L'heure du Graal
Mes yeux que faites-vous ce soir à vous noyer
Dans les larmes? Êtes-vous désormais prêts à voir,
Par-delà l'amertume et les temps dévoyés,
Le coeur des hommes battre enfin et s'émouvoir?
Comment le roi Arthur, aux mains cent fois blessées,
Aurait-il retrouvé leur véritable usage
Sans celles de Morgane enclines à caresser
Et à rendre propice un malheureux présage?
Les onguents ont guéri la charpie de ses poings.
Il a lâché l'épée qui allait le couvrir
De sang plus que de gloire et, à son tour, pris soin
D'offrir à son royaume un rêve à accomplir.
Quelle est donc cette coupe au contenu précieux
Que l'homme a oubliée au plus loin de lui-même?

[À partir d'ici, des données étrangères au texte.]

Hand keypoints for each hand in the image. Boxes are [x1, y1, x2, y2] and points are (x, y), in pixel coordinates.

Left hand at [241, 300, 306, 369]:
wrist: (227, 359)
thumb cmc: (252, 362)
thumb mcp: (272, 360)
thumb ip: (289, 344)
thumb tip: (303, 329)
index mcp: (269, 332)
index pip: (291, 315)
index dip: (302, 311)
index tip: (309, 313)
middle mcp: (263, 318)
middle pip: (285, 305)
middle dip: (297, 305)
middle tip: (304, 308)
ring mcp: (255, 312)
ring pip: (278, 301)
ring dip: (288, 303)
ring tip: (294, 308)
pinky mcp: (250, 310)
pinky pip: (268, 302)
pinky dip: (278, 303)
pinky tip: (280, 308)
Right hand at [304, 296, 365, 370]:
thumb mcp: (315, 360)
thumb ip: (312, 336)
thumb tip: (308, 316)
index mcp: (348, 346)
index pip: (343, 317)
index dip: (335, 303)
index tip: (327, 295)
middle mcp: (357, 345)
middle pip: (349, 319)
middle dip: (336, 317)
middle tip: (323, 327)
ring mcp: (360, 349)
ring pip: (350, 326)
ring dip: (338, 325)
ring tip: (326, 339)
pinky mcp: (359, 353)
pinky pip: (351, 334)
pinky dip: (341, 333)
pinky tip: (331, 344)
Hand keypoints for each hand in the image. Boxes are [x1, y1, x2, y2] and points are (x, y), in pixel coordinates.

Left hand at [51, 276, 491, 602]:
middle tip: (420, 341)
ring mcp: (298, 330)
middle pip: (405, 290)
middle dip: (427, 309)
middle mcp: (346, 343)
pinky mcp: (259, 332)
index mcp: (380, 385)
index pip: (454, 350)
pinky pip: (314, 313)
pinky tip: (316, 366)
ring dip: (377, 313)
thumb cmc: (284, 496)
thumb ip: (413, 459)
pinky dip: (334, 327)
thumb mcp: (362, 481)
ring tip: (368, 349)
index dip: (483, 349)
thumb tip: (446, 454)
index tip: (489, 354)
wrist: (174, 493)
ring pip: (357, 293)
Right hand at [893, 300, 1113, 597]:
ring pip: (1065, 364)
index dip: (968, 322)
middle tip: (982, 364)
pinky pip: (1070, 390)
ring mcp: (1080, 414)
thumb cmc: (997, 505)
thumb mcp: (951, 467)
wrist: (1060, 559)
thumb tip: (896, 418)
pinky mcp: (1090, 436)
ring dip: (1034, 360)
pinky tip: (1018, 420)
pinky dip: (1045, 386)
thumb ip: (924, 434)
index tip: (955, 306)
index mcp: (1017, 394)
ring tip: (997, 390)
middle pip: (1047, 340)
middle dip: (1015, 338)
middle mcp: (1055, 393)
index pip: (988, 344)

Et qu’il cherche aujourd'hui en son coeur audacieux,
À trouver à nouveau pour servir ce qu’il aime.
Le voyez-vous marcher dans l’avenue des chênes?

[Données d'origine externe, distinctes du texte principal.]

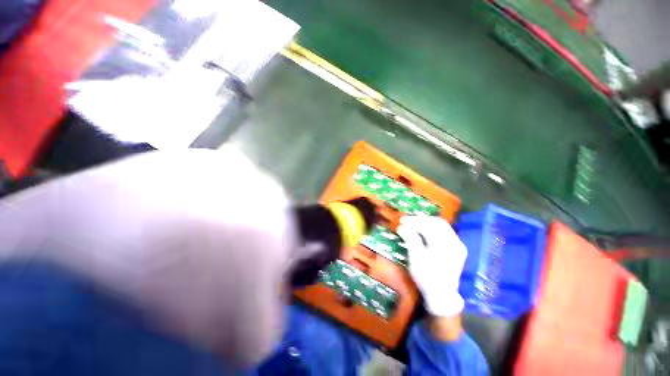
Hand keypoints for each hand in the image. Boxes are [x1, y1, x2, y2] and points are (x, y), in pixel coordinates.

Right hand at [397, 215, 466, 317]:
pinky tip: (425, 231)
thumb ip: (410, 239)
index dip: (414, 221)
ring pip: (442, 226)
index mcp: (444, 245)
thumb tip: (401, 226)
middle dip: (421, 219)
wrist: (441, 295)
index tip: (402, 220)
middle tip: (408, 221)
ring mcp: (458, 245)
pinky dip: (433, 229)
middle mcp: (455, 242)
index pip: (428, 225)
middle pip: (438, 223)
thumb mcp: (415, 257)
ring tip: (414, 224)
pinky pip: (445, 232)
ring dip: (427, 223)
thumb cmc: (426, 276)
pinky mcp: (457, 249)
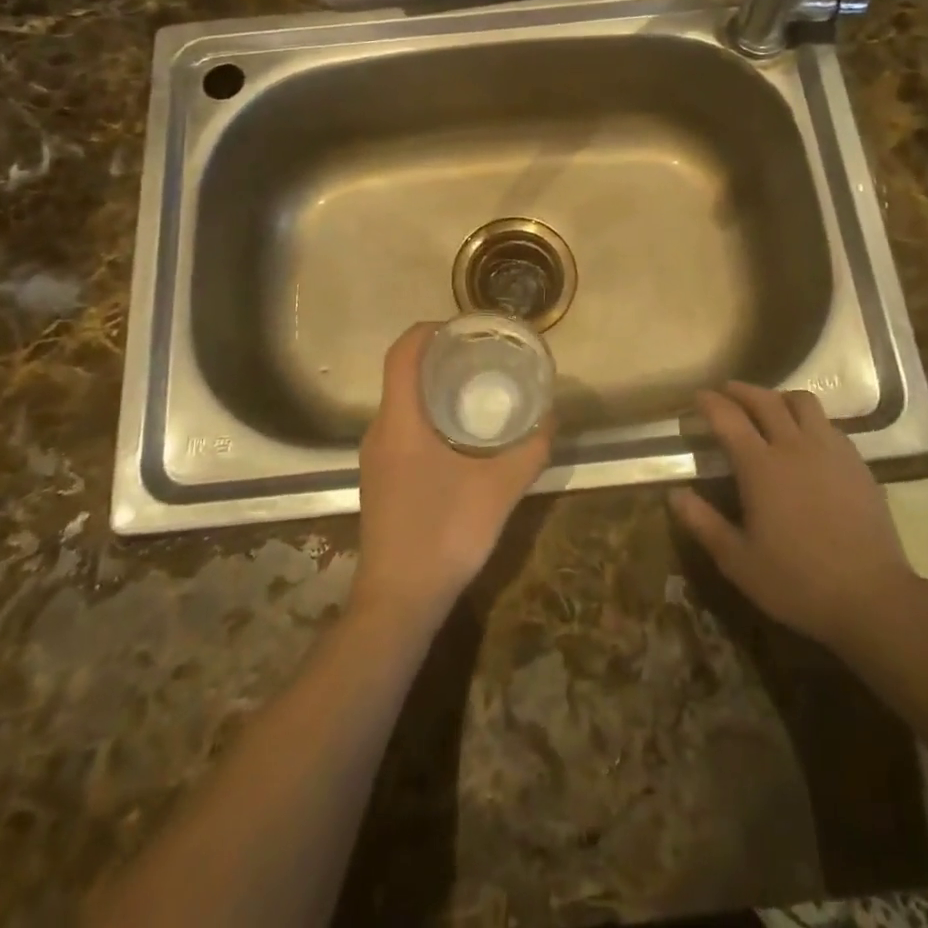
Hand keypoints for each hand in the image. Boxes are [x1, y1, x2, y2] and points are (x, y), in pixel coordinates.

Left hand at [351, 323, 552, 627]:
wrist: (399, 600)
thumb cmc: (445, 535)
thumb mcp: (500, 489)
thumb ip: (530, 449)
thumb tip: (551, 415)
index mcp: (400, 422)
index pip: (401, 354)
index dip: (427, 330)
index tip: (462, 326)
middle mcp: (380, 431)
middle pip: (401, 373)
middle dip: (437, 356)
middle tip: (480, 353)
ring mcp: (375, 457)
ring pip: (400, 402)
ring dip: (432, 386)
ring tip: (475, 386)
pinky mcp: (380, 477)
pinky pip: (400, 426)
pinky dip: (426, 413)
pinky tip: (459, 433)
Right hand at [670, 382, 919, 651]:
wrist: (873, 597)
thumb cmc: (797, 581)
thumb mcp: (738, 561)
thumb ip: (703, 523)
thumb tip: (674, 494)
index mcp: (760, 466)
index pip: (728, 418)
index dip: (709, 402)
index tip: (697, 397)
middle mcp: (794, 446)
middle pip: (764, 400)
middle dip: (741, 390)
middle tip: (726, 392)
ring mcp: (830, 451)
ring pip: (802, 403)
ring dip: (778, 397)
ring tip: (768, 407)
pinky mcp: (857, 463)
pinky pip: (829, 425)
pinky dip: (809, 420)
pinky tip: (806, 439)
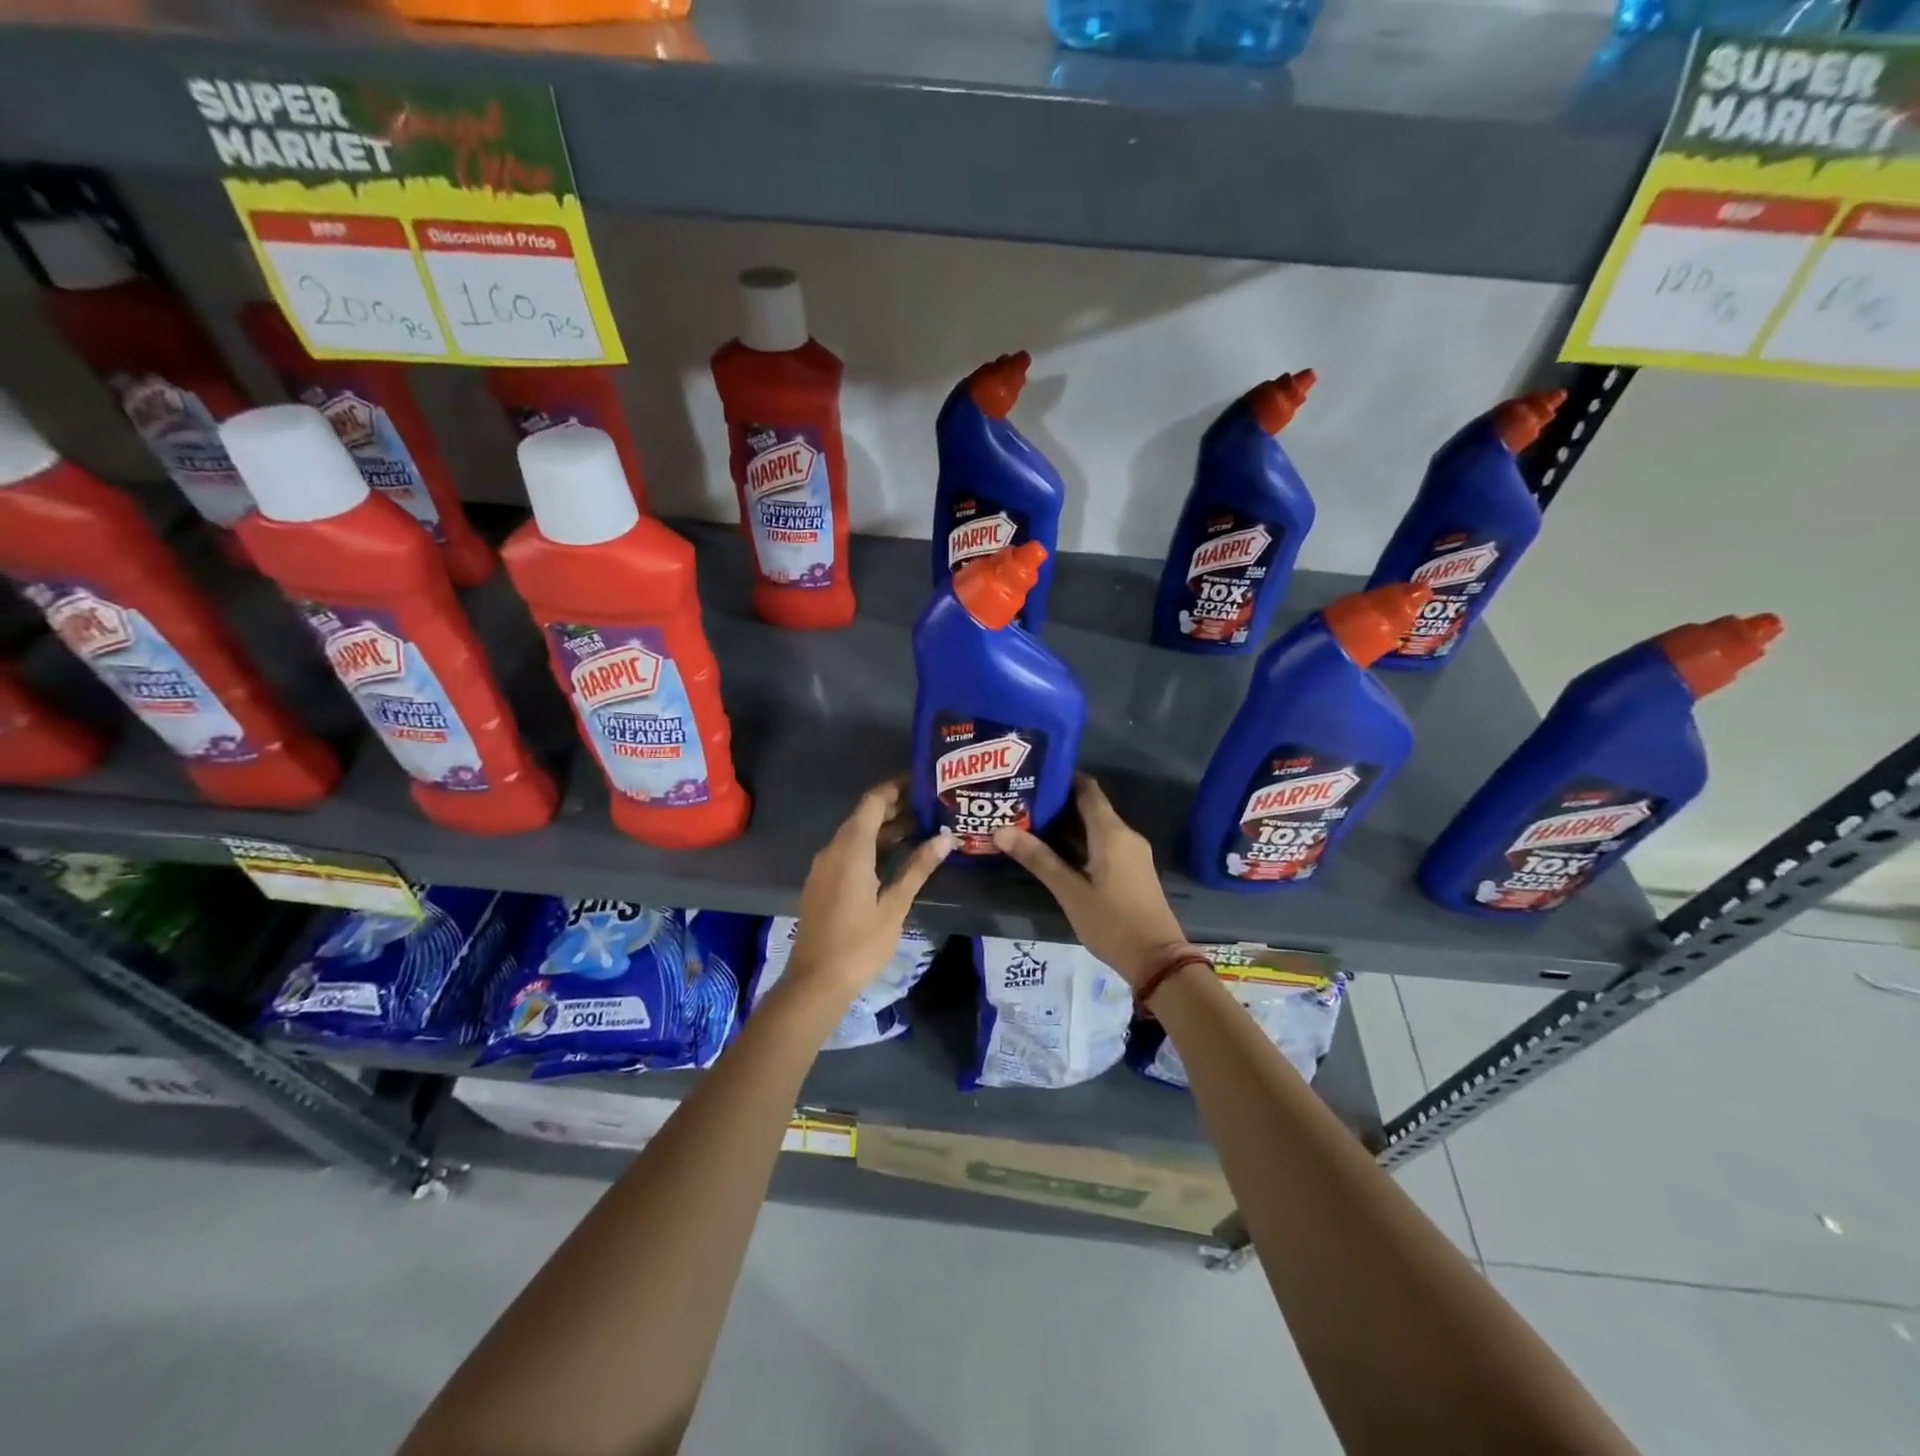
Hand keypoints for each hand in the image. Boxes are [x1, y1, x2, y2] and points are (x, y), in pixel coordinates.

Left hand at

Solitaire émergeant des brumes d'Avalon,
Annonçant l'arrivée des déesses prochaines,
Il pose en ce moment d'invisibles jalons.
Du cœur de la légende et de la table ronde
Il vient réconcilier au seuil d'un nouvel âge
Le masculin sacré et la forme du monde
En offrant à ses fils l'amour en apanage.
La lente apparition d'imperceptibles formes
Qui se tient en retrait face à l'ignoble ampleur
Des images qu'on donne à la peur qui informe,
Me réconforte, moi, qui me désole et pleure.
Qu'y a-t-il d'héroïque à n'avoir que la lance
Ou l'épée en réponse à la moindre invective?
Refaisant sans arrêt le lit de la violence,
Le pauvre talion n’offre aucune alternative.
Mais ayant avalé des siècles de couleuvres,
L'âme de l'homme aspire à retrouver enfin
Sa forme originelle; en remettant à l’œuvre
Son pouvoir féminin, il en marque la fin.
Le graal est une âme avertie de ce piège.
Puits de fécondité qui transmute en semence
Tout ce qui a vécu, meurt et se désagrège;
Ainsi pourrit la chair où la vie recommence.
Il recueille en son creux le sang de la blessure.
Il en contient le sens et essuie en amont
Le désir de vengeance et ses éclaboussures;
Son pouvoir amadoue les hommes et leurs démons.
Fécond comme une mère et pur comme une vierge
Il recèle en son ventre éternellement neuf
Le don de sublimer le plomb que l'or héberge,
En brisant la coquille à l'éclosion de l'œuf.
C'est dans le saint des saints de ce temple secret
Que la lumière perce et ensemence l'ombre.
Opère en ce creuset la conscience qui crée
Concevant ce qui naît dans ce qui meurt et sombre.
Payen, Gauvin, Léo et tous mes confidents
Ne cherchez plus ailleurs, la porte est au-dedans!